À pre­mière vue, on ne peut pas dire que Les misé­rables soit sub­til — après tout, une baffe en pleine gueule n’a pas voca­tion à l’être.

Mais en fait, si, quelque part. Il explique assez bien à quel point, dans un uni­vers où la misère devient explo­sive, chaque grain de sable est essen­tiel au main­tien de la sta­bi­li­té. Les cri­tiques qui l’ont vu comme un grand « ACAB », jeunes contre flics et on ver­ra bien qui crè­ve­ra le pre­mier, ont pro­ba­ble­ment raté les vingt pre­mières minutes et les dix der­nières. Ladj Ly ne fait pas un brû­lot anti-flics, mais un brû­lot anti-flics cons, ce qui n’est pas la même chose. Il pro­pose sur­tout un por­trait d’hu­mains à bout, d’é­las­tiques ten­dus comme des cordes à pia­no et qui ne peuvent sup­por­ter un new­ton de plus. Il livre en fait une des­crip­tion en écor­ché d’une cité ordinaire.

La réa­li­sa­tion est soi­gnée, dyna­mique, bru­tale sou­vent mais tou­jours ryth­mée, bien aidée par un cas­ting tota­le­ment natu­rel et un mon­tage d’en­traî­ne­ment au demi-fond — rapide, ner­veux, il garde juste ce qu’il faut sous le pied pour pou­voir piquer un sprint aux moments stra­té­giques.
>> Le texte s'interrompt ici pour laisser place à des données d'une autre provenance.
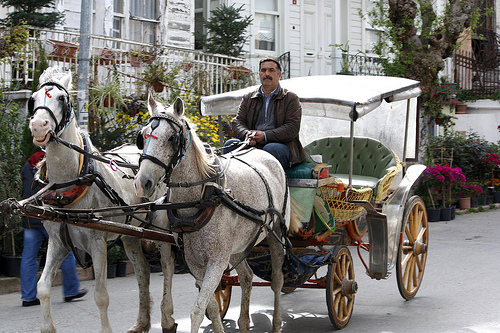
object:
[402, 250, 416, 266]
spokes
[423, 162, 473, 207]
flower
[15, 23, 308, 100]
gate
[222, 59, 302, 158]
man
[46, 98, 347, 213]
reins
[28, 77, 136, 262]
horse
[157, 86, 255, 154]
flowers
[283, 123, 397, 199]
seat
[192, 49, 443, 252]
cart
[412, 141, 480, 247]
flowers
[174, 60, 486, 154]
roof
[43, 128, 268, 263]
strap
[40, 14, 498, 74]
building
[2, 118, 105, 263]
person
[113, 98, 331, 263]
horse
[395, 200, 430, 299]
wheel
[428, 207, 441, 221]
vase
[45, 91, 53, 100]
spot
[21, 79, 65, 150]
face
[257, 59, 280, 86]
face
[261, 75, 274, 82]
mustache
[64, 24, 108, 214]
pole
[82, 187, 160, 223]
rod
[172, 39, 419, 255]
carriage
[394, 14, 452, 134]
tree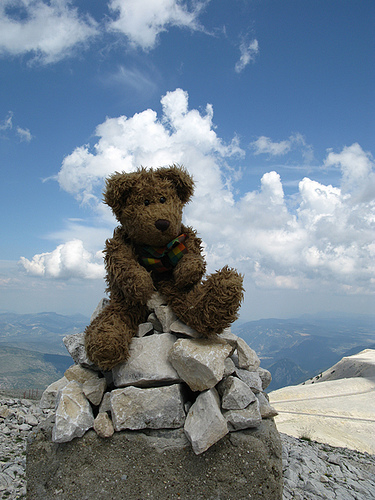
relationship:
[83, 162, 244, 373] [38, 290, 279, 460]
teddy bear sitting atop rocks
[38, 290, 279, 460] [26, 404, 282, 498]
rocks on top of base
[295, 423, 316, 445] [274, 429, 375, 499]
grass at edge of rocks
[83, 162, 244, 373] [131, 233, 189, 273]
teddy bear wearing ribbon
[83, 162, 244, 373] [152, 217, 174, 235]
teddy bear has nose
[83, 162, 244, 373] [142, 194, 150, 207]
teddy bear has eye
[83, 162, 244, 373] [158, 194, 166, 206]
teddy bear has eye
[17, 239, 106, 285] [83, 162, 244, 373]
clouds behind teddy bear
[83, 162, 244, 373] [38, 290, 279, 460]
teddy bear sitting on top of rocks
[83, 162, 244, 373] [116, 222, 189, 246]
teddy bear has neck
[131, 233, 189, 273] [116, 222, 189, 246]
ribbon around neck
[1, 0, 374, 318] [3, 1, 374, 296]
sky filled with clouds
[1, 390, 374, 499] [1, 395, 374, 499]
ground covered with rocks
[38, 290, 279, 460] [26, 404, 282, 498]
rocks on a base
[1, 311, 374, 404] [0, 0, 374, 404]
mountains in background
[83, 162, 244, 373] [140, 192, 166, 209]
teddy bear has close eyes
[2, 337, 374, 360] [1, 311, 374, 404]
road on top of mountains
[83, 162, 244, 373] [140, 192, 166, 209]
teddy bear has eyes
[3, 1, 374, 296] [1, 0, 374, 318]
clouds in sky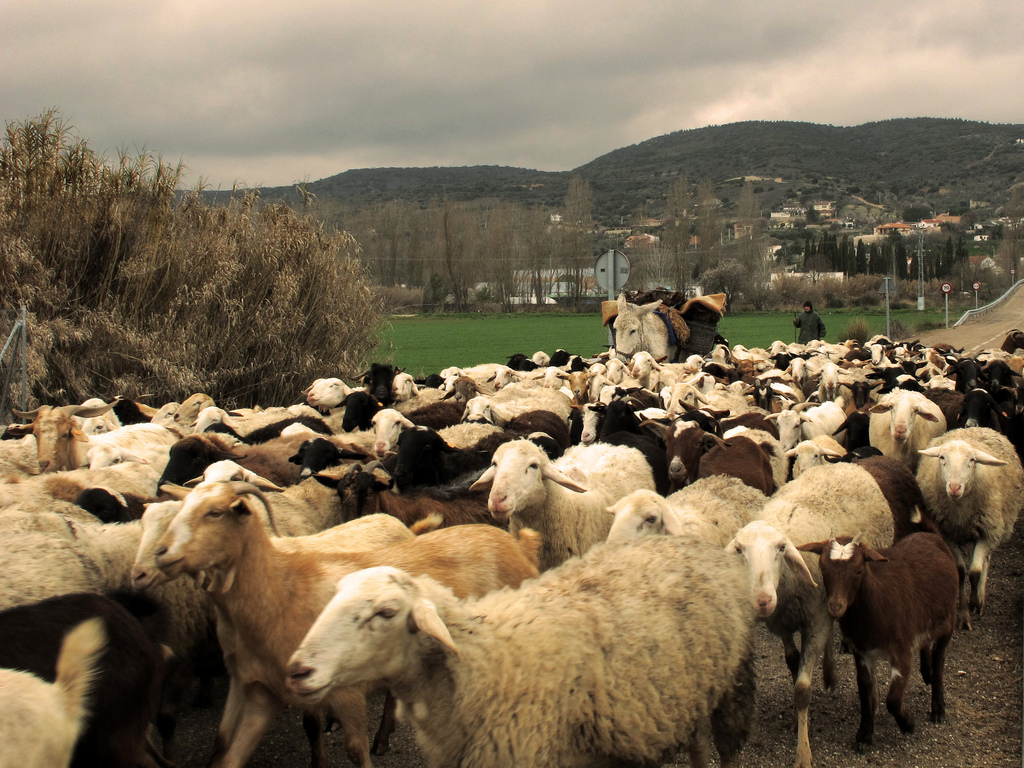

La pho­to de Julien Poupard est magni­fi­que­ment crade, par­faite pour décrire les murs décré­pis et les par­kings hui­leux comme pour mettre en valeur les acteurs de la tragédie.

Nous, tout le monde s’en fout, ils veulent juste qu’on se tienne à car­reau. Pourtant, on peut être à la fois l’é­tin­celle et le maté­riau inflam­mable. — pho­to Rectangle Productions

Vous rirez peut-être par­fois, mais vos dents grin­ce­ront sou­vent. Et une lorsque vous serez remis du « cut » final pla­cé avec la pré­ci­sion d’une lame de guillo­tine, il est plus pro­bable que vous sor­tiez avec une envie de dis­tri­buer des coups de boule, en par­ti­cu­lier à tous les don­neurs de leçons qui vous pro­mettent une « solu­tion rapide pour les ban­lieues » ou qui cri­tiquent le « com­mu­nau­ta­risme des cités ».

Et quelque part, faire com­prendre et même res­sen­tir la haine éprou­vée par les misé­rables, c’est le signe le plus évident d’une grande réussite.